> Data to use:
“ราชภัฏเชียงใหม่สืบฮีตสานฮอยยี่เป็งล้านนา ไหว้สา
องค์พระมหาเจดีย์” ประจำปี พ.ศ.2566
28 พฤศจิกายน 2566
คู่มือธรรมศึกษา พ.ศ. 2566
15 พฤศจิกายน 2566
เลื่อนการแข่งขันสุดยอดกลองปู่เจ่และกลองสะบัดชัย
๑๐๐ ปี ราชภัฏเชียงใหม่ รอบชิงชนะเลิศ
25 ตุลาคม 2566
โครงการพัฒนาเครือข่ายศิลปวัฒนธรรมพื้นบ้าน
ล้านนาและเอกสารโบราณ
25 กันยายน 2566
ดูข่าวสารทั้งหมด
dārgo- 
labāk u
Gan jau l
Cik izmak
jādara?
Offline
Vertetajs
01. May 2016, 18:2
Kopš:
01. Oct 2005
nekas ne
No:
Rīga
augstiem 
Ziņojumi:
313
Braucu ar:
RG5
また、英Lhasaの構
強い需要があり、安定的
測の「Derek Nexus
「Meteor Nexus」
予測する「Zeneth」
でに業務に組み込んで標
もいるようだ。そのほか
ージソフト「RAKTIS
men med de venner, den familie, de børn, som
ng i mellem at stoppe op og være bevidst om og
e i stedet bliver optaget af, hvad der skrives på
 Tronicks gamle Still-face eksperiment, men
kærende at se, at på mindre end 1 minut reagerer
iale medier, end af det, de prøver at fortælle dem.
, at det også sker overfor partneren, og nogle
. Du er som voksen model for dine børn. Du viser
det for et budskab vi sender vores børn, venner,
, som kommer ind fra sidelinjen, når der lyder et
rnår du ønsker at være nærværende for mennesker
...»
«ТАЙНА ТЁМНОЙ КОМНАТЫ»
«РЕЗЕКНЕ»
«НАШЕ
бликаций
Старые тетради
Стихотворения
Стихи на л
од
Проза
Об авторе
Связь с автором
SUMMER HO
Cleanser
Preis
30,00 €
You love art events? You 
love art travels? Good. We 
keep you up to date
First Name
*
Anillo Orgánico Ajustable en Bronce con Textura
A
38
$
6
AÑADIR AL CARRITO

> Your instructions: Convert every line of the records above into a Markdown table with two columns, Row and Line, numbering the rows in order and omitting any blank lines.

> Expected answer:
| Row | Line |
|---|---|
| 1 | “ราชภัฏเชียงใหม่สืบฮีตสานฮอยยี่เป็งล้านนา ไหว้สา |
| 2 | องค์พระมหาเจดีย์” ประจำปี พ.ศ.2566 |
| 3 | 28 พฤศจิกายน 2566 |
| 4 | คู่มือธรรมศึกษา พ.ศ. 2566 |
| 5 | 15 พฤศจิกายน 2566 |
| 6 | เลื่อนการแข่งขันสุดยอดกลองปู่เจ่และกลองสะบัดชัย |
| 7 | ๑๐๐ ปี ราชภัฏเชียงใหม่ รอบชิงชนะเลิศ |
| 8 | 25 ตุลาคม 2566 |
| 9 | โครงการพัฒนาเครือข่ายศิลปวัฒนธรรมพื้นบ้าน |
| 10 | ล้านนาและเอกสารโบราณ |
| 11 | 25 กันยายน 2566 |
| 12 | ดูข่าวสารทั้งหมด |
| 13 | dārgo-  |
| 14 | labāk u |
| 15 | Gan jau l |
| 16 | Cik izmak |
| 17 | jādara? |
| 18 | Offline |
| 19 | Vertetajs |
| 20 | 01. May 2016, 18:2 |
| 21 | Kopš: |
| 22 | 01. Oct 2005 |
| 23 | nekas ne |
| 24 | No: |
| 25 | Rīga |
| 26 | augstiem  |
| 27 | Ziņojumi: |
| 28 | 313 |
| 29 | Braucu ar: |
| 30 | RG5 |
| 31 | また、英Lhasaの構 |
| 32 | 強い需要があり、安定的 |
| 33 | 測の「Derek Nexus |
| 34 | 「Meteor Nexus」 |
| 35 | 予測する「Zeneth」 |
| 36 | でに業務に組み込んで標 |
| 37 | もいるようだ。そのほか |
| 38 | ージソフト「RAKTIS |
| 39 | men med de venner, den familie, de børn, som |
| 40 | ng i mellem at stoppe op og være bevidst om og |
| 41 | e i stedet bliver optaget af, hvad der skrives på |
| 42 |  Tronicks gamle Still-face eksperiment, men |
| 43 | kærende at se, at på mindre end 1 minut reagerer |
| 44 | iale medier, end af det, de prøver at fortælle dem. |
| 45 | , at det også sker overfor partneren, og nogle |
| 46 | . Du er som voksen model for dine børn. Du viser |
| 47 | det for et budskab vi sender vores børn, venner, |
| 48 | , som kommer ind fra sidelinjen, når der lyder et |
| 49 | rnår du ønsker at være nærværende for mennesker |
| 50 | ...» |
| 51 | «ТАЙНА ТЁМНОЙ КОМНАТЫ» |
| 52 | «РЕЗЕКНЕ» |
| 53 | «НАШЕ |
| 54 | бликаций |
| 55 | Старые тетради |
| 56 | Стихотворения |
| 57 | Стихи на л |
| 58 | од |
| 59 | Проза |
| 60 | Об авторе |
| 61 | Связь с автором |
| 62 | SUMMER HO |
| 63 | Cleanser |
| 64 | Preis |
| 65 | 30,00 € |
| 66 | You love art events? You  |
| 67 | love art travels? Good. We  |
| 68 | keep you up to date |
| 69 | First Name |
| 70 | * |
| 71 | Anillo Orgánico Ajustable en Bronce con Textura |
| 72 | A |
| 73 | 38 |
| 74 | $ |
| 75 | 6 |
| 76 | AÑADIR AL CARRITO |